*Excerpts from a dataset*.
════════════════
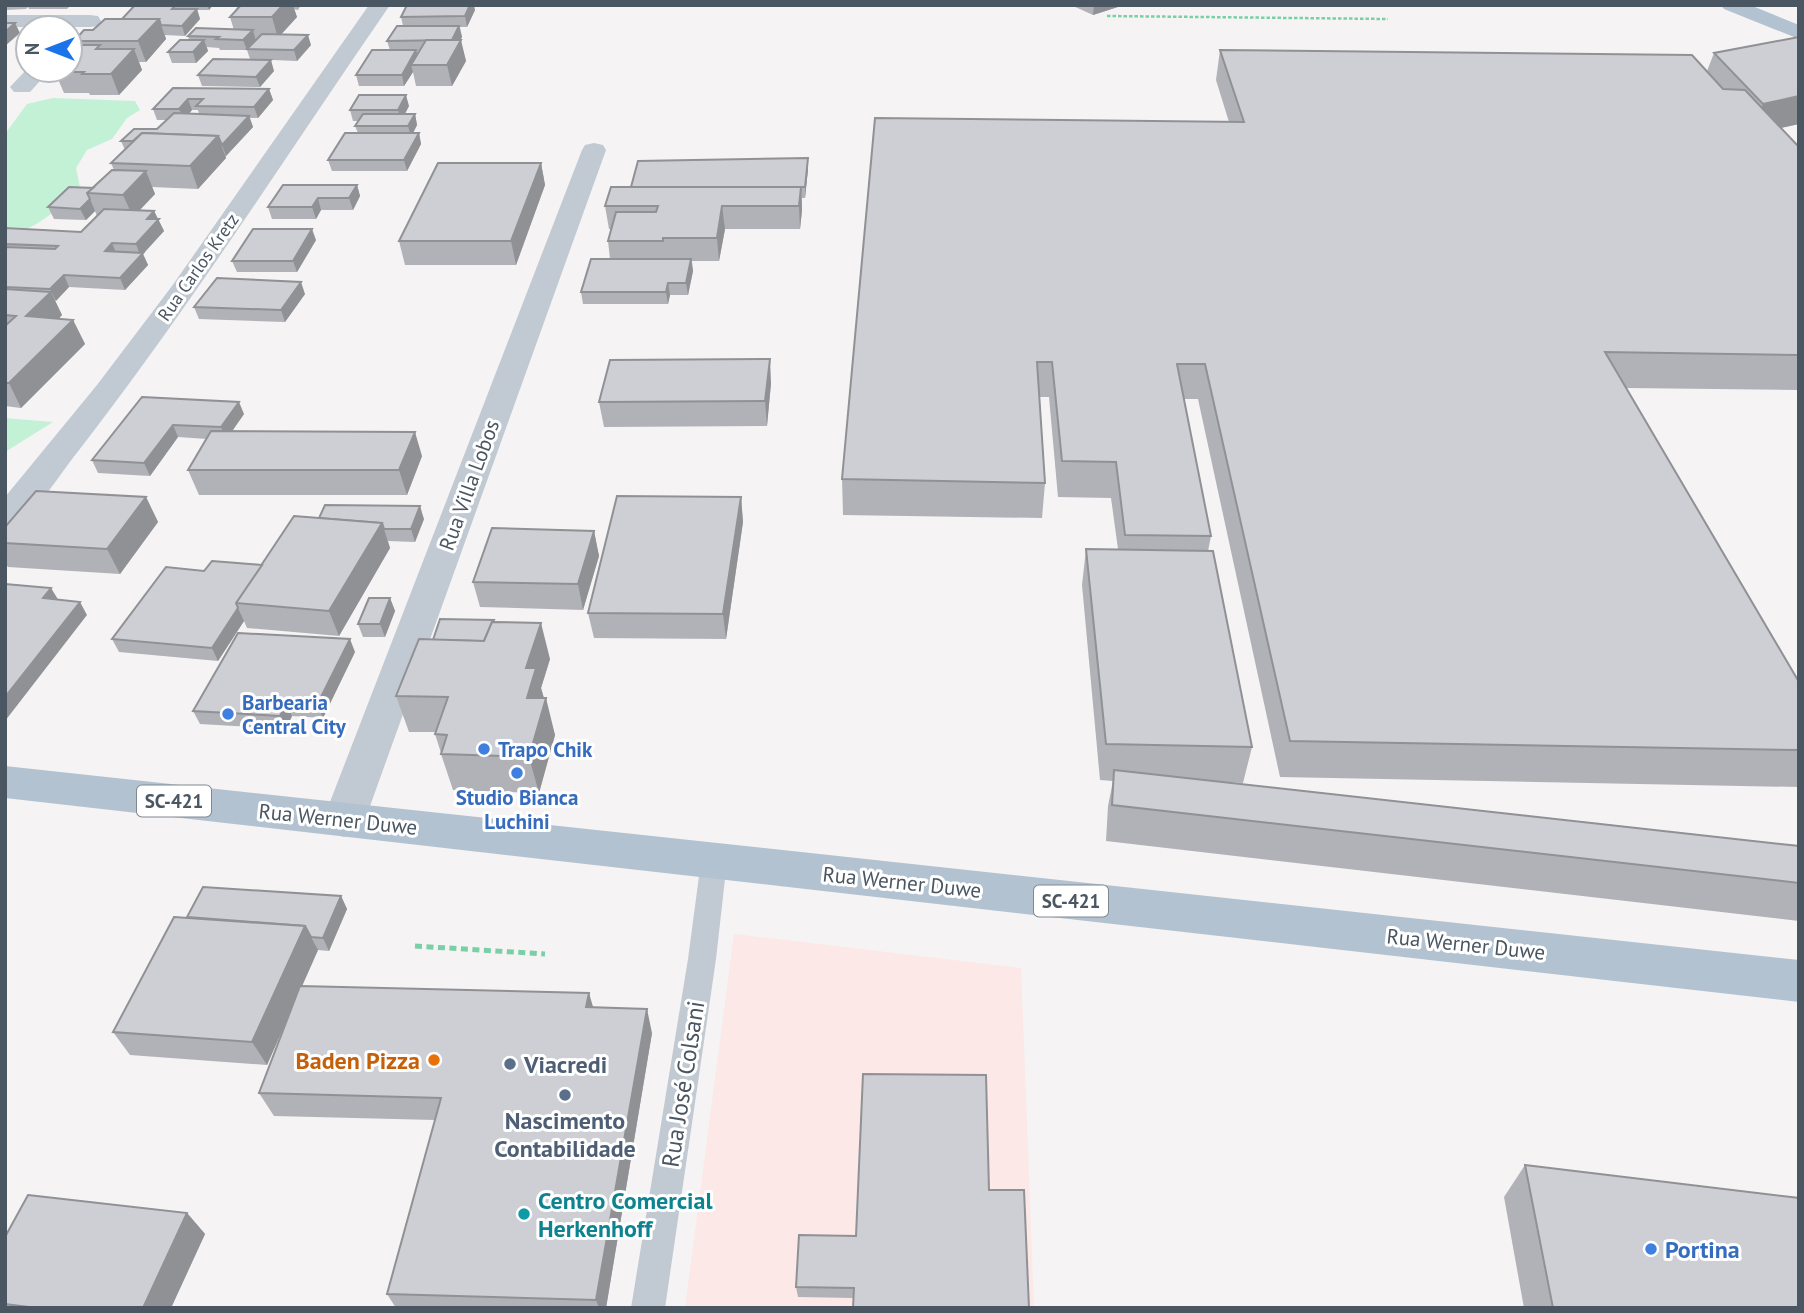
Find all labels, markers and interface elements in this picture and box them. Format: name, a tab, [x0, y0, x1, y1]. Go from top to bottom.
north arrow	[14, 14, 84, 84]
text: N	[20, 43, 44, 55]
street label: Rua Carlos Kretz	[152, 209, 244, 325]
street label: Rua Villa Lobos	[433, 416, 505, 554]
place label: Barbearia Central City	[242, 689, 347, 740]
marker: Barbearia Central City	[220, 706, 236, 722]
place label: Trapo Chik	[498, 736, 593, 763]
marker: Trapo Chik	[476, 741, 492, 757]
marker: Studio Bianca Luchini	[509, 765, 525, 781]
place label: Studio Bianca Luchini	[456, 784, 578, 835]
road number: SC-421	[137, 786, 211, 816]
street label: Rua Werner Duwe	[257, 797, 419, 841]
street label: Rua Werner Duwe	[821, 860, 983, 904]
road number: SC-421	[1034, 886, 1108, 917]
street label: Rua Werner Duwe	[1385, 922, 1547, 966]
street label: Rua José Colsani	[655, 999, 711, 1169]
place label: Baden Pizza	[296, 1045, 420, 1076]
place label: Viacredi	[523, 1049, 607, 1080]
marker: Baden Pizza	[426, 1052, 442, 1068]
marker: Viacredi	[502, 1056, 518, 1072]
marker: Nascimento Contabilidade	[557, 1087, 573, 1103]
place label: Nascimento Contabilidade	[494, 1105, 636, 1164]
place label: Centro Comercial Herkenhoff	[538, 1185, 713, 1244]
marker: Centro Comercial Herkenhoff	[516, 1206, 532, 1222]
place label: Portina	[1665, 1234, 1740, 1265]
marker: Portina	[1643, 1241, 1659, 1257]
════════════════
*GOAL OF THE EXERCISE*.
Every line above that holds the word "Duwe" should be copied out.

*COMPLETED TASK*.
street label: Rua Werner Duwe	[257, 797, 419, 841]
street label: Rua Werner Duwe	[821, 860, 983, 904]
street label: Rua Werner Duwe	[1385, 922, 1547, 966]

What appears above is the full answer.